While Campbell is no longer working with Fleetwood Mac, he says that he enjoyed the experience. “They treated me very well. We went all over the world and the crowds were terrific. They allowed me to do “Oh Well” [an older Fleetwood Mac song by co-founder Peter Green] and let me sing a little bit, which gave me confidence that I took back to the Dirty Knobs. We did ‘Free Falling’ as a tribute to Tom. I thought it was a pretty good show with lots of variety.”

Campbell, who has played on albums by artists from Aretha Franklin to Jackson Browne to the Dandy Warhols, doesn’t do much session work these days, although he is collaborating with Ian Hunter on the Mott the Hoople vocalist’s forthcoming solo album (Hunter sings on the Dirty Knob’s new disc, External Combustion). Right now, the front man is concentrating on the Dirty Knobs, and touring until November. “We’re opening up for the Who at the Hollywood Bowl, which is ironic since it’s the last place I played with Tom.”

Campbell says that thoughts of his lost friend are never far from his mind, that he still grieves.
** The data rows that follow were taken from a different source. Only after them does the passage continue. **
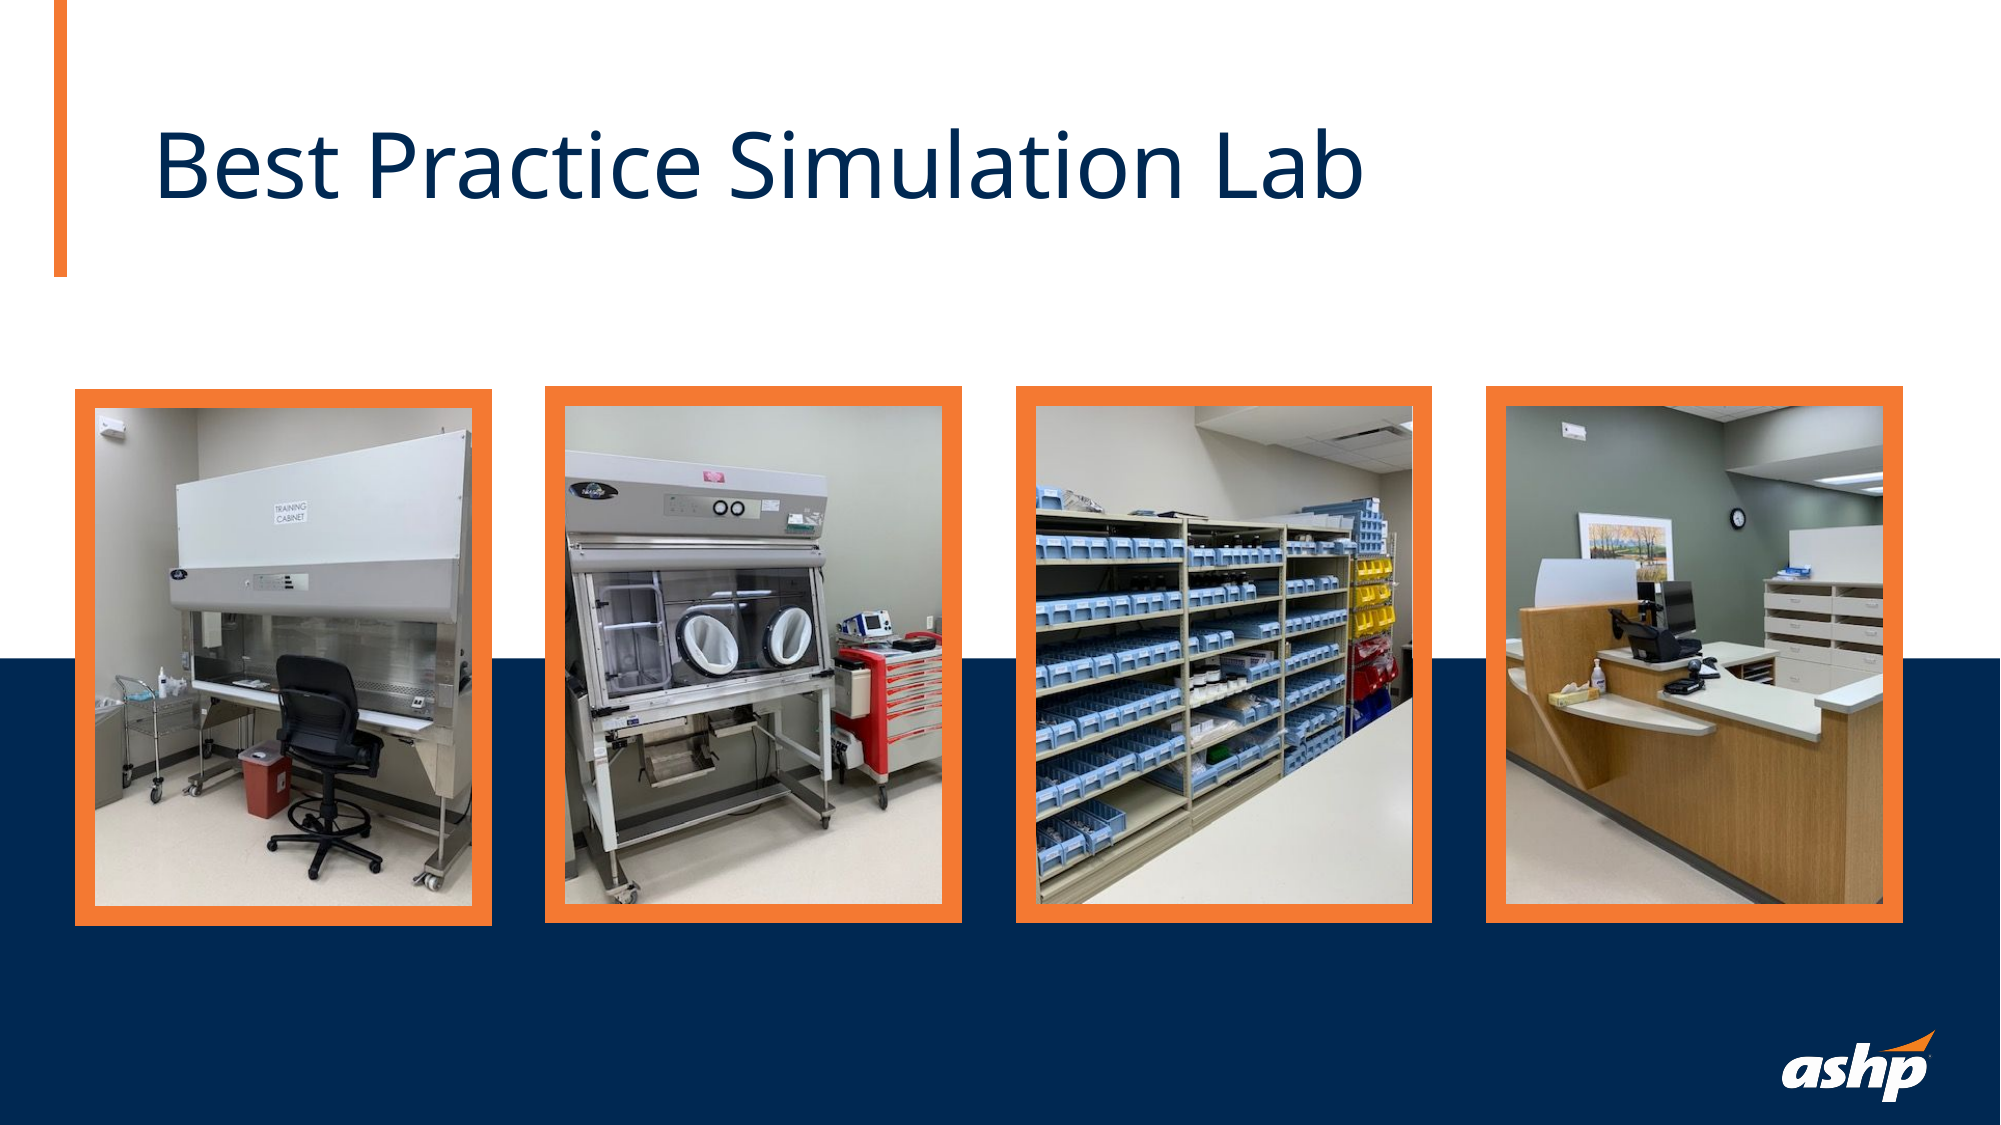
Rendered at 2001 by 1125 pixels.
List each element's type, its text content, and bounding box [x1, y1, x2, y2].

picture [565, 406, 943, 904]
picture [1035, 406, 1413, 904]
text_box [0, 657, 2000, 1125]
picture [1505, 406, 1883, 904]
picture [94, 408, 472, 906]
title Best Practice Simulation Lab [137, 59, 1863, 278]
picture [1782, 1029, 1936, 1102]
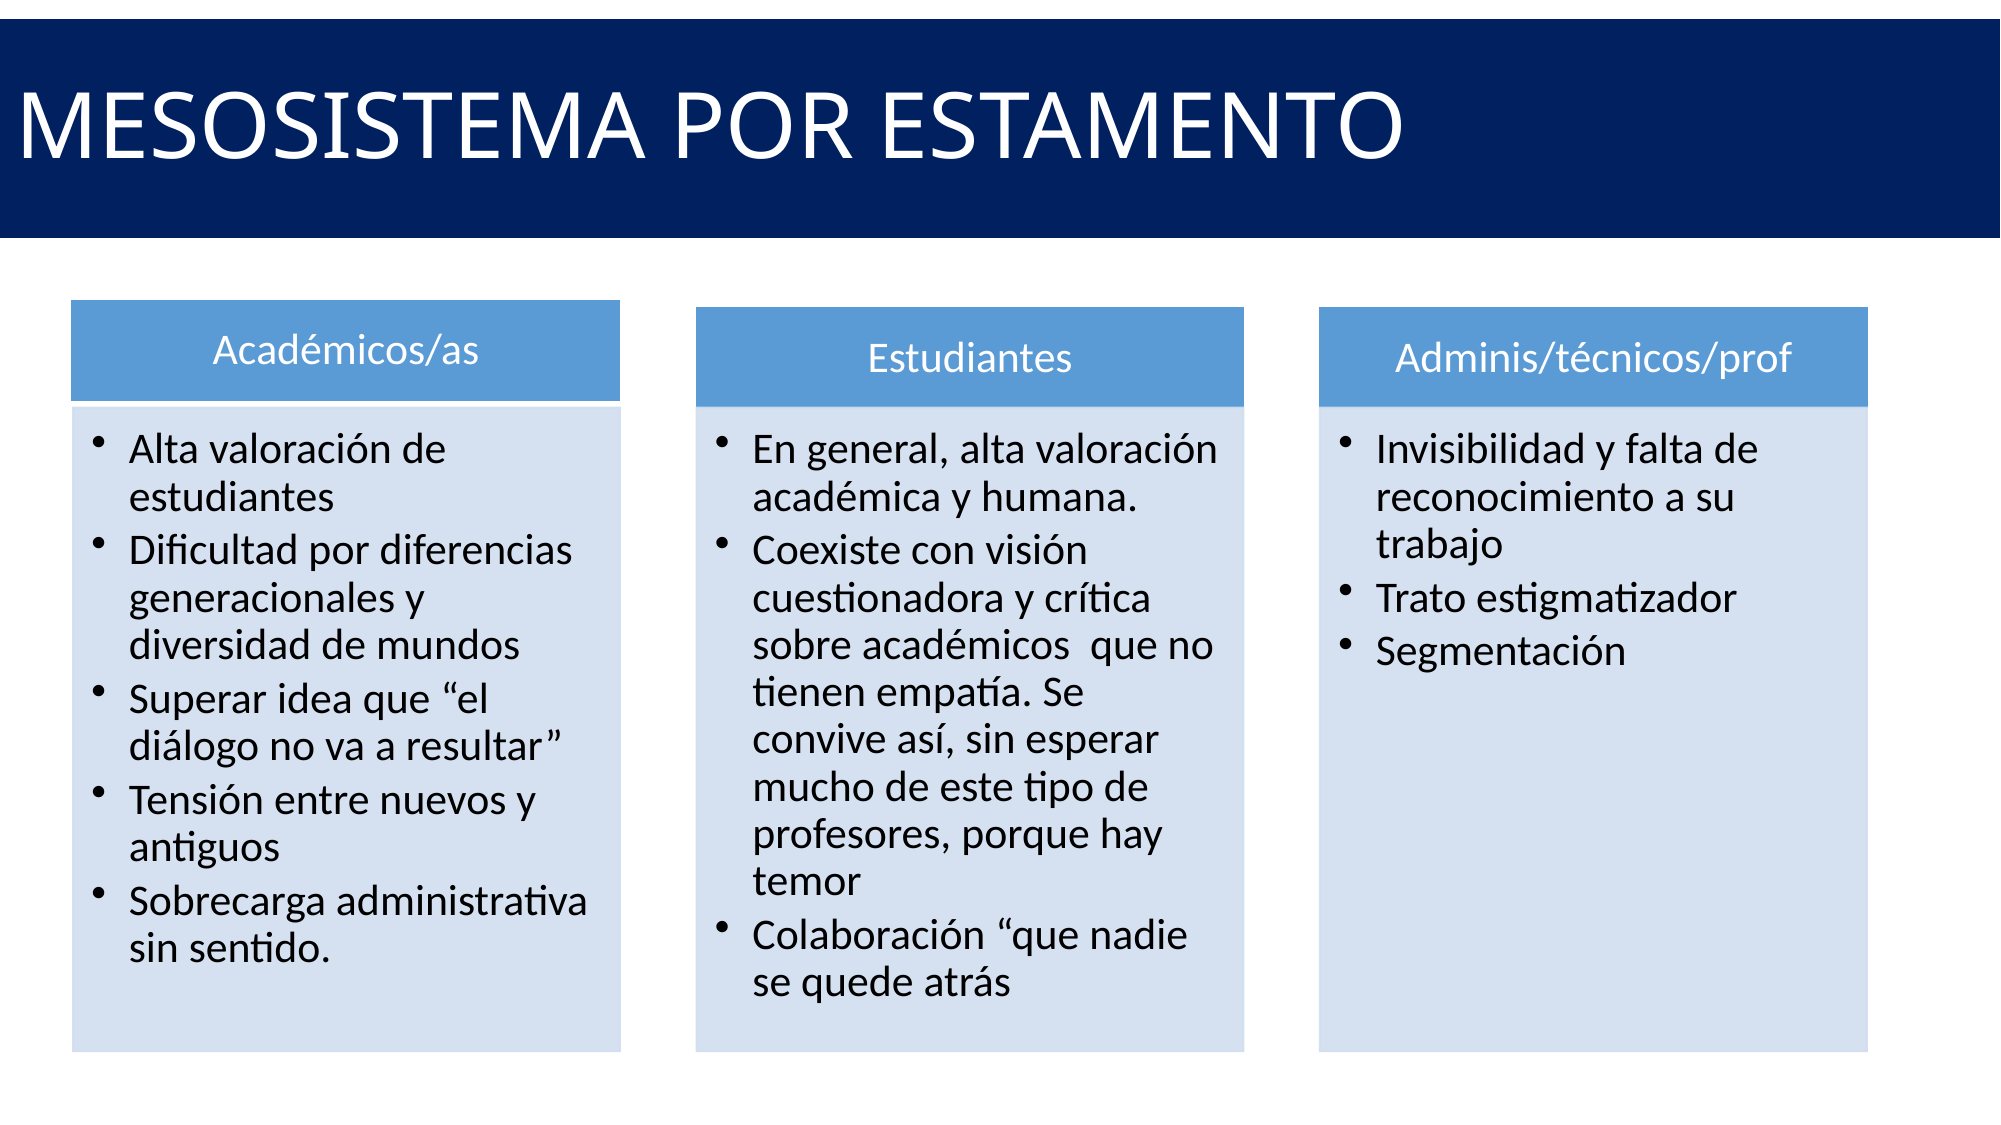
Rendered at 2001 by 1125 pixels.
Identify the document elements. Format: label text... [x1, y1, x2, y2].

“If Tom had survived, a lot of these songs I’ve written for the Dirty Knobs would’ve been presented to him –maybe just the music– to see what he would write. But since he’s gone, it’s up to me now to try to realize the songs as best as I can, on my own.”

Mike Campbell & The Dirty Knobs will appear at the National with Alvin Youngblood Hart on Wednesday, Sept. 21. All ages. 7:30 p.m.